Munro asked if the younger Wilbur minded being sent to ships at sea or to shore units for the Combat Art Program. Wilbur jumped at the opportunity. He had joined the Naval Air Reserve out of high school, flew on board P-3 Orion aircraft as part of Patrol Squadron 68, and retired as an aviation antisubmarine warfare operator first class.
According to Wilbur, getting the chance to witness the events he photographs and sketches makes his paintings better. “I knew years ago that if I could get to a place and see what’s going on, I would be able to recall that memory for years to come.”
As a licensed civilian private pilot, he has been inspired by cloud formations, and as a naval air crewman, he witnessed the vivid colors and dynamic movement of the ocean. As a combat artist, Wilbur was under way on board an aircraft carrier in the western Pacific and on a destroyer transiting to Guam.

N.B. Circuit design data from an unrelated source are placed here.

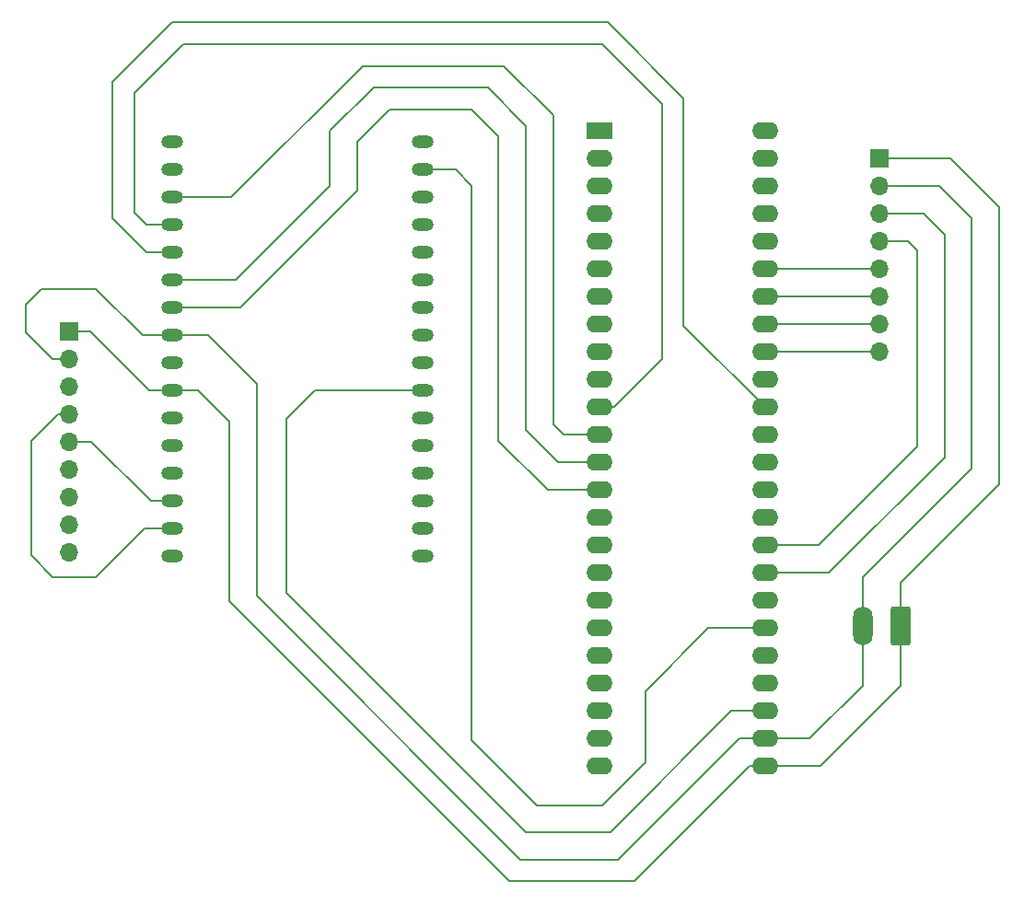
<source format=gbr>
%TF.GenerationSoftware,KiCad,Pcbnew,8.0.3*%
%TF.CreationDate,2024-07-16T20:51:18-07:00*%
%TF.ProjectId,pcb_test,7063625f-7465-4737-942e-6b696361645f,rev?*%
%TF.SameCoordinates,Original*%
%TF.FileFunction,Copper,L1,Top*%
%TF.FilePolarity,Positive*%
%FSLAX46Y46*%
G04 Gerber Fmt 4.6, Leading zero omitted, Abs format (unit mm)*
G04 Created by KiCad (PCBNEW 8.0.3) date 2024-07-16 20:51:18*
%MOMM*%
%LPD*%
G01*
G04 APERTURE LIST*
G04 Aperture macros list*
%AMRoundRect*
0 Rectangle with rounded corners*
0 $1 Rounding radius*
0 $2 $3 $4 $5 $6 $7 $8 $9 X,Y pos of 4 corners*
0 Add a 4 corners polygon primitive as box body*
4,1,4,$2,$3,$4,$5,$6,$7,$8,$9,$2,$3,0*
0 Add four circle primitives for the rounded corners*
1,1,$1+$1,$2,$3*
1,1,$1+$1,$4,$5*
1,1,$1+$1,$6,$7*
1,1,$1+$1,$8,$9*
0 Add four rect primitives between the rounded corners*
20,1,$1+$1,$2,$3,$4,$5,0*
20,1,$1+$1,$4,$5,$6,$7,0*
20,1,$1+$1,$6,$7,$8,$9,0*
20,1,$1+$1,$8,$9,$2,$3,0*%
G04 Aperture macros list end*
%TA.AperFunction,ComponentPad*%
%ADD10R,1.700000X1.700000*%
%TD*%
%TA.AperFunction,ComponentPad*%
%ADD11O,1.700000X1.700000*%
%TD*%
%TA.AperFunction,ComponentPad*%
%ADD12O,2.000000X1.200000*%
%TD*%
%TA.AperFunction,ComponentPad*%
%ADD13RoundRect,0.250000X0.650000X1.550000X-0.650000X1.550000X-0.650000X-1.550000X0.650000X-1.550000X0*%
%TD*%
%TA.AperFunction,ComponentPad*%
%ADD14O,1.800000X3.600000*%
%TD*%
%TA.AperFunction,ComponentPad*%
%ADD15O,2.400000X1.600000*%
%TD*%
%TA.AperFunction,ComponentPad*%
%ADD16R,2.400000X1.600000*%
%TD*%
%TA.AperFunction,Conductor*%
%ADD17C,0.200000*%
%TD*%
G04 APERTURE END LIST*
D10*
%TO.P,J5,1,Pin_1*%
%TO.N,Net-(J1-Pin_1)*%
X113740000Y-32180000D03*
D11*
%TO.P,J5,2,Pin_2*%
%TO.N,Net-(J1-Pin_2)*%
X113740000Y-34720000D03*
%TO.P,J5,3,Pin_3*%
%TO.N,Net-(J2-Pin_32)*%
X113740000Y-37260000D03*
%TO.P,J5,4,Pin_4*%
%TO.N,Net-(J2-Pin_33)*%
X113740000Y-39800000D03*
%TO.P,J5,5,Pin_5*%
%TO.N,Net-(J2-Pin_43)*%
X113740000Y-42340000D03*
%TO.P,J5,6,Pin_6*%
%TO.N,Net-(J2-Pin_42)*%
X113740000Y-44880000D03*
%TO.P,J5,7,Pin_7*%
%TO.N,Net-(J2-Pin_41)*%
X113740000Y-47420000D03*
%TO.P,J5,8,Pin_8*%
%TO.N,Net-(J2-Pin_40)*%
X113740000Y-49960000D03*
%TD*%
D12*
%TO.P,J4,1,Pin_1*%
%TO.N,unconnected-(J4-Pin_1-Pad1)*%
X71740000Y-68780000D03*
%TO.P,J4,2,Pin_2*%
%TO.N,unconnected-(J4-Pin_2-Pad2)*%
X71740000Y-66240000D03*
%TO.P,J4,3,Pin_3*%
%TO.N,unconnected-(J4-Pin_3-Pad3)*%
X71740000Y-63700000D03*
%TO.P,J4,4,Pin_4*%
%TO.N,unconnected-(J4-Pin_4-Pad4)*%
X71740000Y-61160000D03*
%TO.P,J4,5,Pin_5*%
%TO.N,unconnected-(J4-Pin_5-Pad5)*%
X71740000Y-58620000D03*
%TO.P,J4,6,Pin_6*%
%TO.N,Net-(J2-Pin_39)*%
X71740000Y-56080000D03*
%TO.P,J4,7,Pin_7*%
%TO.N,Net-(J2-Pin_27)*%
X71740000Y-53540000D03*
%TO.P,J4,8,Pin_8*%
%TO.N,unconnected-(J4-Pin_8-Pad8)*%
X71740000Y-51000000D03*
%TO.P,J4,9,Pin_9*%
%TO.N,unconnected-(J4-Pin_9-Pad9)*%
X71740000Y-48460000D03*
%TO.P,J4,10,Pin_10*%
%TO.N,unconnected-(J4-Pin_10-Pad10)*%
X71740000Y-45920000D03*
%TO.P,J4,11,Pin_11*%
%TO.N,unconnected-(J4-Pin_11-Pad11)*%
X71740000Y-43380000D03*
%TO.P,J4,12,Pin_12*%
%TO.N,unconnected-(J4-Pin_12-Pad12)*%
X71740000Y-40840000D03*
%TO.P,J4,13,Pin_13*%
%TO.N,unconnected-(J4-Pin_13-Pad13)*%
X71740000Y-38300000D03*
%TO.P,J4,14,Pin_14*%
%TO.N,unconnected-(J4-Pin_14-Pad14)*%
X71740000Y-35760000D03*
%TO.P,J4,15,Pin_15*%
%TO.N,Net-(J2-Pin_30)*%
X71740000Y-33220000D03*
%TO.P,J4,16,Pin_16*%
%TO.N,unconnected-(J4-Pin_16-Pad16)*%
X71740000Y-30680000D03*
%TO.P,J4,17,Pin_17*%
%TO.N,unconnected-(J4-Pin_17-Pad17)*%
X48740000Y-68780000D03*
%TO.P,J4,18,Pin_18*%
%TO.N,Net-(J3-Pin_4)*%
X48740000Y-66240000D03*
%TO.P,J4,19,Pin_19*%
%TO.N,Net-(J3-Pin_5)*%
X48740000Y-63700000D03*
%TO.P,J4,20,Pin_20*%
%TO.N,unconnected-(J4-Pin_20-Pad20)*%
X48740000Y-61160000D03*
%TO.P,J4,21,Pin_21*%
%TO.N,unconnected-(J4-Pin_21-Pad21)*%
X48740000Y-58620000D03*
%TO.P,J4,22,Pin_22*%
%TO.N,unconnected-(J4-Pin_22-Pad22)*%
X48740000Y-56080000D03*
%TO.P,J4,23,Pin_23*%
%TO.N,Net-(J1-Pin_1)*%
X48740000Y-53540000D03*
%TO.P,J4,24,Pin_24*%
%TO.N,unconnected-(J4-Pin_24-Pad24)*%
X48740000Y-51000000D03*
%TO.P,J4,25,Pin_25*%
%TO.N,Net-(J1-Pin_2)*%
X48740000Y-48460000D03*
%TO.P,J4,26,Pin_26*%
%TO.N,Net-(J2-Pin_14)*%
X48740000Y-45920000D03*
%TO.P,J4,27,Pin_27*%
%TO.N,Net-(J2-Pin_13)*%
X48740000Y-43380000D03*
%TO.P,J4,28,Pin_28*%
%TO.N,Net-(J2-Pin_38)*%
X48740000Y-40840000D03*
%TO.P,J4,29,Pin_29*%
%TO.N,Net-(J2-Pin_11)*%
X48740000Y-38300000D03*
%TO.P,J4,30,Pin_30*%
%TO.N,Net-(J2-Pin_12)*%
X48740000Y-35760000D03*
%TO.P,J4,31,Pin_31*%
%TO.N,unconnected-(J4-Pin_31-Pad31)*%
X48740000Y-33220000D03*
%TO.P,J4,32,Pin_32*%
%TO.N,unconnected-(J4-Pin_32-Pad32)*%
X48740000Y-30680000D03*
%TD*%
D10*
%TO.P,J3,1,Pin_1*%
%TO.N,Net-(J1-Pin_1)*%
X39240000Y-48100000D03*
D11*
%TO.P,J3,2,Pin_2*%
%TO.N,Net-(J1-Pin_2)*%
X39240000Y-50640000D03*
%TO.P,J3,3,Pin_3*%
%TO.N,unconnected-(J3-Pin_3-Pad3)*%
X39240000Y-53180000D03*
%TO.P,J3,4,Pin_4*%
%TO.N,Net-(J3-Pin_4)*%
X39240000Y-55720000D03*
%TO.P,J3,5,Pin_5*%
%TO.N,Net-(J3-Pin_5)*%
X39240000Y-58260000D03*
%TO.P,J3,6,Pin_6*%
%TO.N,unconnected-(J3-Pin_6-Pad6)*%
X39240000Y-60800000D03*
%TO.P,J3,7,Pin_7*%
%TO.N,unconnected-(J3-Pin_7-Pad7)*%
X39240000Y-63340000D03*
%TO.P,J3,8,Pin_8*%
%TO.N,unconnected-(J3-Pin_8-Pad8)*%
X39240000Y-65880000D03*
%TO.P,J3,9,Pin_9*%
%TO.N,unconnected-(J3-Pin_9-Pad9)*%
X39240000Y-68420000D03*
%TD*%
D13*
%TO.P,J1,1,Pin_1*%
%TO.N,Net-(J1-Pin_1)*%
X115740000Y-75180000D03*
D14*
%TO.P,J1,2,Pin_2*%
%TO.N,Net-(J1-Pin_2)*%
X112240000Y-75180000D03*
%TD*%
D15*
%TO.P,J2,48,Pin_48*%
%TO.N,unconnected-(J2-Pin_48-Pad48)*%
X103240000Y-29680000D03*
%TO.P,J2,47,Pin_47*%
%TO.N,unconnected-(J2-Pin_47-Pad47)*%
X103240000Y-32220000D03*
%TO.P,J2,46,Pin_46*%
%TO.N,unconnected-(J2-Pin_46-Pad46)*%
X103240000Y-34760000D03*
%TO.P,J2,45,Pin_45*%
%TO.N,unconnected-(J2-Pin_45-Pad45)*%
X103240000Y-37300000D03*
%TO.P,J2,44,Pin_44*%
%TO.N,unconnected-(J2-Pin_44-Pad44)*%
X103240000Y-39840000D03*
%TO.P,J2,43,Pin_43*%
%TO.N,Net-(J2-Pin_43)*%
X103240000Y-42380000D03*
%TO.P,J2,42,Pin_42*%
%TO.N,Net-(J2-Pin_42)*%
X103240000Y-44920000D03*
%TO.P,J2,41,Pin_41*%
%TO.N,Net-(J2-Pin_41)*%
X103240000Y-47460000D03*
%TO.P,J2,40,Pin_40*%
%TO.N,Net-(J2-Pin_40)*%
X103240000Y-50000000D03*
%TO.P,J2,39,Pin_39*%
%TO.N,Net-(J2-Pin_39)*%
X103240000Y-52540000D03*
%TO.P,J2,38,Pin_38*%
%TO.N,Net-(J2-Pin_38)*%
X103240000Y-55080000D03*
%TO.P,J2,37,Pin_37*%
%TO.N,unconnected-(J2-Pin_37-Pad37)*%
X103240000Y-57620000D03*
%TO.P,J2,36,Pin_36*%
%TO.N,unconnected-(J2-Pin_36-Pad36)*%
X103240000Y-60160000D03*
%TO.P,J2,35,Pin_35*%
%TO.N,unconnected-(J2-Pin_35-Pad35)*%
X103240000Y-62700000D03*
%TO.P,J2,34,Pin_34*%
%TO.N,unconnected-(J2-Pin_34-Pad34)*%
X103240000Y-65240000D03*
%TO.P,J2,33,Pin_33*%
%TO.N,Net-(J2-Pin_33)*%
X103240000Y-67780000D03*
%TO.P,J2,32,Pin_32*%
%TO.N,Net-(J2-Pin_32)*%
X103240000Y-70320000D03*
%TO.P,J2,31,Pin_31*%
%TO.N,unconnected-(J2-Pin_31-Pad31)*%
X103240000Y-72860000D03*
%TO.P,J2,30,Pin_30*%
%TO.N,Net-(J2-Pin_30)*%
X103240000Y-75400000D03*
%TO.P,J2,29,Pin_29*%
%TO.N,unconnected-(J2-Pin_29-Pad29)*%
X103240000Y-77940000D03*
%TO.P,J2,28,Pin_28*%
%TO.N,unconnected-(J2-Pin_28-Pad28)*%
X103240000Y-80480000D03*
%TO.P,J2,27,Pin_27*%
%TO.N,Net-(J2-Pin_27)*%
X103240000Y-83020000D03*
%TO.P,J2,26,Pin_26*%
%TO.N,Net-(J1-Pin_2)*%
X103240000Y-85560000D03*
%TO.P,J2,25,Pin_25*%
%TO.N,Net-(J1-Pin_1)*%
X103240000Y-88100000D03*
%TO.P,J2,24,Pin_24*%
%TO.N,unconnected-(J2-Pin_24-Pad24)*%
X88000000Y-88100000D03*
%TO.P,J2,23,Pin_23*%
%TO.N,unconnected-(J2-Pin_23-Pad23)*%
X88000000Y-85560000D03*
%TO.P,J2,22,Pin_22*%
%TO.N,unconnected-(J2-Pin_22-Pad22)*%
X88000000Y-83020000D03*
%TO.P,J2,21,Pin_21*%
%TO.N,unconnected-(J2-Pin_21-Pad21)*%
X88000000Y-80480000D03*
%TO.P,J2,20,Pin_20*%
%TO.N,unconnected-(J2-Pin_20-Pad20)*%
X88000000Y-77940000D03*
%TO.P,J2,19,Pin_19*%
%TO.N,unconnected-(J2-Pin_19-Pad19)*%
X88000000Y-75400000D03*
%TO.P,J2,18,Pin_18*%
%TO.N,unconnected-(J2-Pin_18-Pad18)*%
X88000000Y-72860000D03*
%TO.P,J2,17,Pin_17*%
%TO.N,unconnected-(J2-Pin_17-Pad17)*%
X88000000Y-70320000D03*
%TO.P,J2,16,Pin_16*%
%TO.N,unconnected-(J2-Pin_16-Pad16)*%
X88000000Y-67780000D03*
%TO.P,J2,15,Pin_15*%
%TO.N,unconnected-(J2-Pin_15-Pad15)*%
X88000000Y-65240000D03*
%TO.P,J2,14,Pin_14*%
%TO.N,Net-(J2-Pin_14)*%
X88000000Y-62700000D03*
%TO.P,J2,13,Pin_13*%
%TO.N,Net-(J2-Pin_13)*%
X88000000Y-60160000D03*
%TO.P,J2,12,Pin_12*%
%TO.N,Net-(J2-Pin_12)*%
X88000000Y-57620000D03*
%TO.P,J2,11,Pin_11*%
%TO.N,Net-(J2-Pin_11)*%
X88000000Y-55080000D03*
%TO.P,J2,10,Pin_10*%
%TO.N,unconnected-(J2-Pin_10-Pad10)*%
X88000000Y-52540000D03*
%TO.P,J2,9,Pin_9*%
%TO.N,unconnected-(J2-Pin_9-Pad9)*%
X88000000Y-50000000D03*
%TO.P,J2,8,Pin_8*%
%TO.N,unconnected-(J2-Pin_8-Pad8)*%
X88000000Y-47460000D03*
%TO.P,J2,7,Pin_7*%
%TO.N,unconnected-(J2-Pin_7-Pad7)*%
X88000000Y-44920000D03*
%TO.P,J2,6,Pin_6*%
%TO.N,unconnected-(J2-Pin_6-Pad6)*%
X88000000Y-42380000D03*
%TO.P,J2,5,Pin_5*%
%TO.N,unconnected-(J2-Pin_5-Pad5)*%
X88000000Y-39840000D03*
%TO.P,J2,4,Pin_4*%
%TO.N,unconnected-(J2-Pin_4-Pad4)*%
X88000000Y-37300000D03*
%TO.P,J2,3,Pin_3*%
%TO.N,unconnected-(J2-Pin_3-Pad3)*%
X88000000Y-34760000D03*
%TO.P,J2,2,Pin_2*%
%TO.N,unconnected-(J2-Pin_2-Pad2)*%
X88000000Y-32220000D03*
D16*
%TO.P,J2,1,Pin_1*%
%TO.N,unconnected-(J2-Pin_1-Pad1)*%
X88000000Y-29680000D03*
%TD*%
D17*
%TO.N,Net-(J3-Pin_4)*%
X38200000Y-55720000D02*
X39240000Y-55720000D01*
X35740000Y-58180000D02*
X38200000Y-55720000D01*
X37740000Y-70680000D02*
X35740000Y-68680000D01*
X41740000Y-70680000D02*
X37740000Y-70680000D01*
X35740000Y-68680000D02*
X35740000Y-58180000D01*
X46180000Y-66240000D02*
X41740000Y-70680000D01*
X48740000Y-66240000D02*
X46180000Y-66240000D01*
%TO.N,Net-(J1-Pin_2)*%
X37740000Y-50680000D02*
X37780000Y-50640000D01*
X35240000Y-48180000D02*
X37740000Y-50680000D01*
X35240000Y-45680000D02*
X35240000Y-48180000D01*
X41740000Y-44180000D02*
X36740000Y-44180000D01*
X36740000Y-44180000D02*
X35240000Y-45680000D01*
X46020000Y-48460000D02*
X41740000Y-44180000D01*
X37780000Y-50640000D02*
X39240000Y-50640000D01*
X48740000Y-48460000D02*
X46020000Y-48460000D01*
%TO.N,Net-(J3-Pin_5)*%
X41320000Y-58260000D02*
X39240000Y-58260000D01*
X46760000Y-63700000D02*
X41320000Y-58260000D01*
X48740000Y-63700000D02*
X46760000Y-63700000D01*
%TO.N,Net-(J1-Pin_1)*%
X46600000Y-53540000D02*
X41160000Y-48100000D01*
X41160000Y-48100000D02*
X39240000Y-48100000D01*
X48740000Y-53540000D02*
X46600000Y-53540000D01*
%TO.N,Net-(J2-Pin_27)*%
X100150000Y-83020000D02*
X103240000Y-83020000D01*
X88990000Y-94180000D02*
X100150000Y-83020000D01*
X81240000Y-94180000D02*
X88990000Y-94180000D01*
X59240000Y-56180000D02*
X59240000Y-72180000D01*
X59240000Y-72180000D02*
X81240000Y-94180000D01*
X61880000Y-53540000D02*
X59240000Y-56180000D01*
X71740000Y-53540000D02*
X61880000Y-53540000D01*
%TO.N,Net-(J1-Pin_1)*%
X53990000Y-56430000D02*
X53990000Y-72930000D01*
X51100000Y-53540000D02*
X53990000Y-56430000D01*
X53990000Y-72930000D02*
X79740000Y-98680000D01*
X48740000Y-53540000D02*
X51100000Y-53540000D01*
%TO.N,Net-(J1-Pin_2)*%
X56490000Y-52930000D02*
X56490000Y-72430000D01*
X52020000Y-48460000D02*
X56490000Y-52930000D01*
X80740000Y-96680000D02*
X56490000Y-72430000D01*
X48740000Y-48460000D02*
X52020000Y-48460000D01*
%TO.N,Net-(J2-Pin_38)*%
X95740000Y-26680000D02*
X95740000Y-47580000D01*
X48740000Y-19680000D02*
X88740000Y-19680000D01*
X88740000Y-19680000D02*
X95740000Y-26680000D01*
X43240000Y-25180000D02*
X48740000Y-19680000D01*
X43240000Y-37680000D02*
X43240000Y-25180000D01*
X46400000Y-40840000D02*
X43240000Y-37680000D01*
X95740000Y-47580000D02*
X103240000Y-55080000D01*
X48740000Y-40840000D02*
X46400000Y-40840000D01*
%TO.N,Net-(J2-Pin_11)*%
X93740000Y-50680000D02*
X89340000Y-55080000D01*
X45240000Y-26180000D02*
X49740000Y-21680000D01*
X49740000Y-21680000D02*
X88240000Y-21680000D01*
X46360000Y-38300000D02*
X45240000Y-37180000D01*
X45240000Y-37180000D02*
X45240000Y-26180000D01*
X48740000Y-38300000D02*
X46360000Y-38300000D01*
X88240000Y-21680000D02*
X93740000Y-27180000D01*
X89340000Y-55080000D02*
X88000000Y-55080000D01*
X93740000Y-27180000D02*
X93740000Y-50680000D01*
%TO.N,Net-(J2-Pin_12)*%
X54160000Y-35760000D02*
X48740000Y-35760000D01*
X79240000Y-23680000D02*
X66240000Y-23680000D01*
X83740000Y-56680000D02*
X83740000Y-28180000D01*
X83740000Y-28180000D02*
X79240000Y-23680000D01*
X88000000Y-57620000D02*
X84680000Y-57620000D01*
X84680000Y-57620000D02*
X83740000Y-56680000D01*
X66240000Y-23680000D02*
X54160000Y-35760000D01*
%TO.N,Net-(J2-Pin_13)*%
X63240000Y-34680000D02*
X54540000Y-43380000D01*
X54540000Y-43380000D02*
X48740000Y-43380000D01*
X63240000Y-29680000D02*
X63240000Y-34680000D01*
X67240000Y-25680000D02*
X63240000Y-29680000D01*
X77740000Y-25680000D02*
X67240000Y-25680000D01*
X81240000Y-29180000D02*
X77740000Y-25680000D01*
X88000000Y-60160000D02*
X84220000Y-60160000D01*
X84220000Y-60160000D02*
X81240000Y-57180000D01*
X81240000Y-57180000D02*
X81240000Y-29180000D01*
%TO.N,Net-(J2-Pin_14)*%
X55000000Y-45920000D02*
X48740000Y-45920000D01*
X65740000Y-35180000D02*
X55000000Y-45920000D01*
X65740000Y-30680000D02*
X65740000Y-35180000D01*
X78740000Y-58180000D02*
X78740000Y-30180000D01*
X83260000Y-62700000D02*
X78740000Y-58180000D01*
X68740000Y-27680000D02*
X65740000Y-30680000D01*
X78740000Y-30180000D02*
X76240000Y-27680000D01*
X76240000Y-27680000D02*
X68740000Y-27680000D01*
X88000000Y-62700000D02*
X83260000Y-62700000D01*
%TO.N,Net-(J2-Pin_30)*%
X74780000Y-33220000D02*
X71740000Y-33220000D01*
X76240000Y-85680000D02*
X76240000Y-34680000D01*
X76240000Y-34680000D02*
X74780000Y-33220000D01*
X88240000Y-91680000D02*
X82240000Y-91680000D01*
X98020000Y-75400000D02*
X92240000Y-81180000D01*
X92240000Y-81180000D02*
X92240000Y-87680000D01*
X92240000Y-87680000D02*
X88240000Y-91680000D01*
X82240000Y-91680000D02*
X76240000Y-85680000D01*
X103240000Y-75400000D02*
X98020000Y-75400000D01*
%TO.N,Net-(J1-Pin_2)*%
X100860000Y-85560000D02*
X89740000Y-96680000D01*
X89740000Y-96680000D02*
X80740000Y-96680000D01*
X103240000Y-85560000D02*
X100860000Y-85560000D01*
%TO.N,Net-(J1-Pin_1)*%
X124740000Y-62180000D02*
X124740000Y-36680000D01*
X115740000Y-71180000D02*
X124740000Y-62180000D01*
X124740000Y-36680000D02*
X120240000Y-32180000D01*
X115740000Y-75180000D02*
X115740000Y-71180000D01*
X120240000Y-32180000D02*
X113740000Y-32180000D01*
%TO.N,Net-(J1-Pin_2)*%
X119280000Y-34720000D02*
X113740000Y-34720000D01*
X122240000Y-60680000D02*
X122240000Y-37680000D01*
X122240000Y-37680000D02*
X119280000Y-34720000D01*
X112240000Y-70680000D02*
X122240000Y-60680000D01*
X112240000Y-75180000D02*
X112240000Y-70680000D01*
%TO.N,Net-(J2-Pin_32)*%
X109100000Y-70320000D02*
X103240000Y-70320000D01*
X119740000Y-59680000D02*
X109100000Y-70320000D01*
X119740000Y-39180000D02*
X119740000Y-59680000D01*
X117820000Y-37260000D02*
X119740000Y-39180000D01*
X113740000Y-37260000D02*
X117820000Y-37260000D01*
%TO.N,Net-(J2-Pin_33)*%
X117240000Y-58680000D02*
X108140000Y-67780000D01*
X117240000Y-40680000D02*
X117240000Y-58680000D01*
X116360000Y-39800000D02*
X117240000Y-40680000D01*
X113740000Y-39800000D02*
X116360000Y-39800000D01*
X108140000Y-67780000D02*
X103240000Y-67780000D01*
%TO.N,Net-(J1-Pin_1)*%
X108320000Y-88100000D02*
X103240000Y-88100000D01*
X115740000Y-80680000D02*
X108320000Y-88100000D01*
X115740000Y-75180000D02*
X115740000Y-80680000D01*
%TO.N,Net-(J1-Pin_2)*%
X107360000Y-85560000D02*
X103240000Y-85560000D01*
X112240000Y-80680000D02*
X107360000Y-85560000D01*
X112240000Y-75180000D02*
X112240000Y-80680000D01*
%TO.N,Net-(J2-Pin_40)*%
X103280000Y-49960000D02*
X103240000Y-50000000D01*
X113740000Y-49960000D02*
X103280000Y-49960000D01*
%TO.N,Net-(J2-Pin_41)*%
X113740000Y-47420000D02*
X103280000Y-47420000D01*
X103280000Y-47420000D02*
X103240000Y-47460000D01*
%TO.N,Net-(J2-Pin_42)*%
X103280000Y-44880000D02*
X103240000Y-44920000D01*
X113740000Y-44880000D02*
X103280000Y-44880000D01*
%TO.N,Net-(J2-Pin_43)*%
X103280000Y-42340000D02*
X103240000Y-42380000D01*
X113740000Y-42340000D02*
X103280000Y-42340000D01*
%TO.N,Net-(J1-Pin_1)*%
X101820000Y-88100000D02*
X91240000Y-98680000D01*
X91240000Y-98680000D02*
X79740000Y-98680000D01*
X103240000Y-88100000D02*
X101820000Y-88100000D01*
%TD*%
M02*

</source>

Wilbur has been in high demand since being hired. He’s been to Iraq several times, where he observed Navy medical teams; has flown with a Marine C-130 crew; and, during one trip, visited an Army civil affairs unit. “Seeing a U.S. Navy sailor in an Army uniform with only his crow to distinguish him being in the Navy was wild. I did a painting of him for our collection,” Wilbur said. Later, while on a trip to Afghanistan, he documented Seabees constructing a combat outpost.
Munro generally makes contact with the public-affairs officers on ships or shore to get an invitation for an artist ride-along. “We are always looking for artist opportunities,” Munro said. “We survey the collection for need, which community we haven’t documented recently that we need to refresh.” Her branch includes funding each year for either one major deployment or two minor ones. Occasionally, a command will reach out to have an artist document an event, such as the rebalance of the U.S. Navy fleet to the Pacific.
“The best thing is what I get to do here for the Navy,” Wilbur said. “On every trip, I tell people I’m a Navy artist and I’m here to tell their stories, and they’re surprised the Navy does this. I think it’s great for our sailors to know the Navy wants to document what they do for history.”